We may puzzle at how a man so hostile towards Mexicans, Muslims and gun control can be equally hostile to the CIA, the FBI, the Federal Reserve and the Iraq war. That is the new politics, the tearing up of tribal beliefs and identities.

Trump feels he is reaching out to America's "flyover country" , a land that felt ignored and betrayed by liberalism. As the leftwing economist Paul Krugman bravely admitted after the election: "We truly did not understand the country we live in."

Meaningless promises

The new politics is also one of meaningless promises and hypocritical authenticities. The only sensible advice is what might have been said to Trump’s female victims: believe what a man does, not what he says. Trump is only now starting to do, so we watch and wait.

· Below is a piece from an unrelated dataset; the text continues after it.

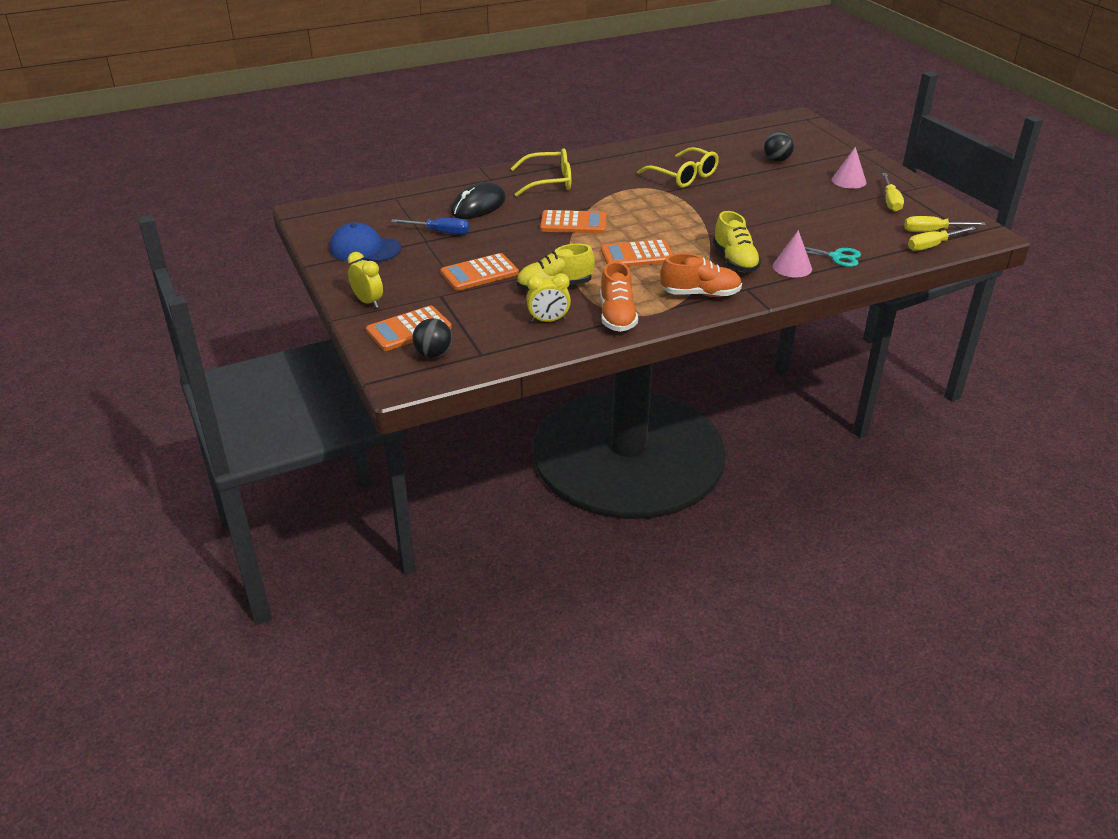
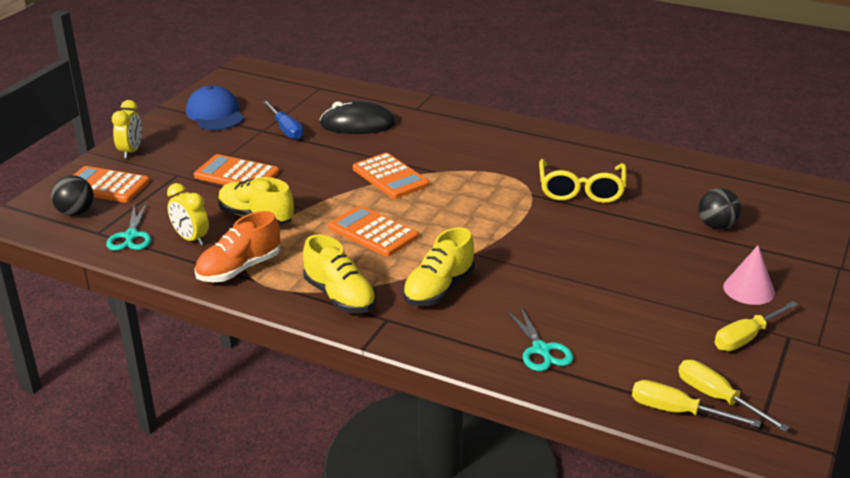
camera: 50 degrees right, 5 degrees down
yellow glasses [511,148,571,196] -> none
orange shoe [660,253,742,297] -> yellow shoe [303,235,376,313]
pink cone [773,230,812,277] -> none
none -> turquoise scissors [106,203,151,251]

No president is an autocrat. He is a resolution of the forces round him, forces that he sets up but cannot entirely control. Unlike Britain, America is a balanced democracy, its executive power checked by Congress, by the courts and by state autonomy. The last of these is not to be underrated, as California prepares to defy Trump's edicts, notably on migrants. There is a new civil war simmering, with the Confederates this time on the side of the angels.

Trump so far gives the impression of a revolutionary out of his depth, floundering and at war with his own executive arm. This is not surprising. Trump never expected the job and had no experience or qualification for it. He is a disaster at personnel, getting through three managers in his presidential campaign alone. Bannon and Priebus cannot both last.

Trump is attempting, whether by intention or instinct, a new form of government. He blurts out orders, defends them through social media and then has to moderate them. In a sense it is exhilarating that a total outsider with an inclination for revolution can get to the White House without any solid constituency of support. When Vladimir Putin broke open the champagne on Trump's election victory, I wonder if indeed he had Lenin in mind.

The world is now waiting on America. Some bad things are already happening under Trump, though opposition within the system is clearly diluting them. We can assume that some good things will happen also, which we must hope the system does not also dilute. Trump is weird and alarming. But perhaps even he will adhere to the maxim that every revolution becomes conservative the day after.